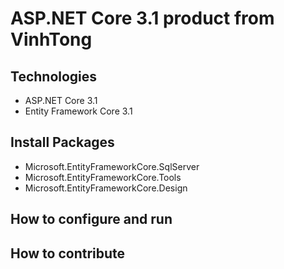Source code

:# ASP.NET Core 3.1 product from VinhTong
## Technologies
- ASP.NET Core 3.1
- Entity Framework Core 3.1
## Install Packages
- Microsoft.EntityFrameworkCore.SqlServer
- Microsoft.EntityFrameworkCore.Tools
- Microsoft.EntityFrameworkCore.Design
## How to configure and run
## How to contribute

────────────────────────────────────────

- What this task involves
Locate each line in the items above that contains the string "Microsoft" and copy those lines.

- Output for this exercise
- Microsoft.EntityFrameworkCore.SqlServer
- Microsoft.EntityFrameworkCore.Tools
- Microsoft.EntityFrameworkCore.Design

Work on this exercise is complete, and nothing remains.